Work to complete: Return each line of the listing that contains the string "tournée".

Data provided section start

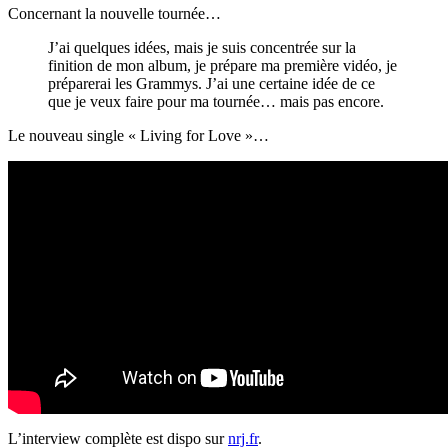
Concernant la nouvelle tournée…
J’ai quelques idées, mais je suis concentrée sur la
finition de mon album, je prépare ma première vidéo, je
préparerai les Grammys. J’ai une certaine idée de ce
que je veux faire pour ma tournée… mais pas encore.
Le nouveau single « Living for Love »…
L’interview complète est dispo sur
nrj.fr
.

Data provided section end

The answer:
Concernant la nouvelle tournée…
que je veux faire pour ma tournée… mais pas encore.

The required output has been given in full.